Over that time, over those 23 years, you’ve obviously done a lot of on-screen work. Have you stopped at any point with stand-up, or has it been a constant?

It’s been constant, but not a lot. I would go through streaks. When I stayed in the city and I was filming Vinyl, I would go on every night that I wasn’t working. When I’m not there and I’m just in L.A., I go and do Vegas about seven times a year, and that’s a weekend and it’s in the big theater and then whenever there’s a charity, I do a lot of comedy shows for charity. And then basically its just when I’m in New York. So there could be a stretch of three to four months where I haven’t been on stage, and then when I haven’t been on stage in awhile, I’m like “I’m getting too rusty here.” In L.A. I just go to the Hermosa Beach Comedy and Magic Club and do a couple spots there and just dust it off and also try out some new stuff. But back in the day, I was up every night. Five times on Friday, seven times on Saturday. So it’s a lot different, but I never think, or thought, I was ever going to retire from stand up. No.

How has it changed in terms of your level of affection and interest in doing it?

I get excited when I have new material now. When I go to the city, when I go to New York and I haven’t been there in a couple months, I get excited to go down, even if I don’t have new material. It’s always fun to feel that energy again. It’s like, “Let me see if I still hold up.” You, know? [Laughs] And then, when I’m home… again I don’t sit down and go “time to write new material.” The material just comes to me. My son says something and I think, “That’s a bit!” My wife yells at me, that’s a bit. I have to structure it and write around it. But when that comes and I write it in my little binder, I write it in my book, or the back of my Month-At-A-Glance calendar and I think I’ve got something, I’m like, “Alright lets go down to Hermosa Beach and try it out.” And then if that gets laughs, it’s a high just like it always was.

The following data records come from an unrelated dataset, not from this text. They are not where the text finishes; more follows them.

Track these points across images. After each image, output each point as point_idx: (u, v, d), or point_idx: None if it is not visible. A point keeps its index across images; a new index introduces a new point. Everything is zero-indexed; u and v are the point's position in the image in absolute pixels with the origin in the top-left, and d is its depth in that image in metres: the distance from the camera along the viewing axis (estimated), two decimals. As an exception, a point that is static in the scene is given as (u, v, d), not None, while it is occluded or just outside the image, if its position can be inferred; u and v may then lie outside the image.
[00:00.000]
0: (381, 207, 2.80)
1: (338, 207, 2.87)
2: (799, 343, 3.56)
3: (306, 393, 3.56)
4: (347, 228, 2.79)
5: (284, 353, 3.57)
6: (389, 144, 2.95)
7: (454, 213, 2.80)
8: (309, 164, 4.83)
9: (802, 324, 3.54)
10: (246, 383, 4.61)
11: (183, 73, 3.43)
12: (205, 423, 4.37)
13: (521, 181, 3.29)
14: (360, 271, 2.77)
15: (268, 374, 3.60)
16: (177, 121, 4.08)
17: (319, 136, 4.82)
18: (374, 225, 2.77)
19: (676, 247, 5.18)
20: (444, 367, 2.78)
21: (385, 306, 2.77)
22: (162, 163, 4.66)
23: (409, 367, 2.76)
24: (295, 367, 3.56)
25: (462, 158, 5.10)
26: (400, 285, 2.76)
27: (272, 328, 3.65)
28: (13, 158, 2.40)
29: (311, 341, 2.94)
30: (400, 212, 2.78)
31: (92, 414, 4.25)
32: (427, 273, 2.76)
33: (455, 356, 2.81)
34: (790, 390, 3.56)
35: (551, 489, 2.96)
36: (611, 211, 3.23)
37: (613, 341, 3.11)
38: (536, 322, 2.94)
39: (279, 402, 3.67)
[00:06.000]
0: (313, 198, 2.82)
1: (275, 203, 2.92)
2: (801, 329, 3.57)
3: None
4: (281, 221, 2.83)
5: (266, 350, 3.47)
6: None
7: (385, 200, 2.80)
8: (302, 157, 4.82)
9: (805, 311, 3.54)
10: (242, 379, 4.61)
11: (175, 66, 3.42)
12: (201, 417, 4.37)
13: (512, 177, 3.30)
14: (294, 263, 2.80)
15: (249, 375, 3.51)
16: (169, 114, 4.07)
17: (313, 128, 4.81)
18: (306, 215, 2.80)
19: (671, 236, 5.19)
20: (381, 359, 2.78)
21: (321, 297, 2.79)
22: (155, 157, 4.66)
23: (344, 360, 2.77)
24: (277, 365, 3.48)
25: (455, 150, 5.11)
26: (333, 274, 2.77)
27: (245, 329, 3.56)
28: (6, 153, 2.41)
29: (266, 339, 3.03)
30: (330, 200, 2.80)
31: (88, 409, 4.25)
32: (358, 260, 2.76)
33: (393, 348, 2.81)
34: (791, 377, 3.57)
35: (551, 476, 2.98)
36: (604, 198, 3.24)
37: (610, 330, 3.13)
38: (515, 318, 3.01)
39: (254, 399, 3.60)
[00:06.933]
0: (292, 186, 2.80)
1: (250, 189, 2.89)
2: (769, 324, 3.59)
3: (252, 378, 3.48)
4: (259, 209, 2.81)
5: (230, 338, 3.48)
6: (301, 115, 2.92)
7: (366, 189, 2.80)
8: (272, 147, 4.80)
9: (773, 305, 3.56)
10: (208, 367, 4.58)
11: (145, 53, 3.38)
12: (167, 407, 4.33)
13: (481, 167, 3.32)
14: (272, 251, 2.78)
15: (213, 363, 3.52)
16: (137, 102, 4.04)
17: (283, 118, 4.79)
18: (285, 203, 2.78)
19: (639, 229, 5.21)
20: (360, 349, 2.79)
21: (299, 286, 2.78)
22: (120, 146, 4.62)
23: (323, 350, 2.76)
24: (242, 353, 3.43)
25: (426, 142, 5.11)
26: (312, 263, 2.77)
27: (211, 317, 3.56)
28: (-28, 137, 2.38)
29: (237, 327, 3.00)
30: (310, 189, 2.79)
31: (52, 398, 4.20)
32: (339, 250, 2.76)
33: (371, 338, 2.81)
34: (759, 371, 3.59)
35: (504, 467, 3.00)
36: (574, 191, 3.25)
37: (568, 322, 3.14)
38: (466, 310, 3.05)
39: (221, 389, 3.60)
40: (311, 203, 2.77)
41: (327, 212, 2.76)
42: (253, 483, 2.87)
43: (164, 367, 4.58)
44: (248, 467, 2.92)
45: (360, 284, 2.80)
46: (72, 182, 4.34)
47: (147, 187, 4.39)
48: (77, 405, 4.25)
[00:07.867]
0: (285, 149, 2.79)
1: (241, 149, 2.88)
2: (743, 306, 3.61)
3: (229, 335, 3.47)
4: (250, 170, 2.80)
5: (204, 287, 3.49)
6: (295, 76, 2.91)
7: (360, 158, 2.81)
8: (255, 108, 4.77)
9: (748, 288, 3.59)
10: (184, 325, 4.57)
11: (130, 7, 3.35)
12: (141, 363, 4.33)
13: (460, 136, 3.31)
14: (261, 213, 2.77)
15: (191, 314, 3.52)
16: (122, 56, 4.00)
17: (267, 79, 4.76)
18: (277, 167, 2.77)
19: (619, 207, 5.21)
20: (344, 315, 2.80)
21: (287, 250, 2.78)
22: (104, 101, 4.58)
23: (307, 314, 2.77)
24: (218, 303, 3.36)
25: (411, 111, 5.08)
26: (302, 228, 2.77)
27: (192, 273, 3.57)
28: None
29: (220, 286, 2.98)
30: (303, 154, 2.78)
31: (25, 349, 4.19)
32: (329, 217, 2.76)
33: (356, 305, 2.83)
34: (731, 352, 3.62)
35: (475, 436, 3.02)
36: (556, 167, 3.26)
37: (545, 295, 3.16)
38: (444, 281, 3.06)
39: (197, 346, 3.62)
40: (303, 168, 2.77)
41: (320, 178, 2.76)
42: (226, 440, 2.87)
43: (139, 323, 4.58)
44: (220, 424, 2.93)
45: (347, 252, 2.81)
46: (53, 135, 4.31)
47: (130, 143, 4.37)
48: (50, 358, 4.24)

Do you bomb at this point?

I don’t bomb, but I have shows that leave a bad taste in my mouth sometimes. I think when I was here last time I was doing a charity event — and now look when you do a show, a fundraiser, you never know what the situation [is]. Where’s the stage going to be? Where are the people sitting and are the waiters walking by? So you go up, and the audience is nice and polite. There are some of those where you’re like, “That was not that good.” And you know that saying: “You’re only as good as you’re last show?” That doesn’t go away after 30 years. I remember doing a charity in the middle of Manhattan for a buddy of mine and I came off stage going “mmm, that’s like a 6 out of 10.” And I wanted to go back to my apartment, but I said no. “I gotta go down to The Cellar and do a spot there.” And I went to The Cellar and did a spot there and I’m like, “Alright, that was a 9, so I’m averaging 7.5 for a night. I can go home.”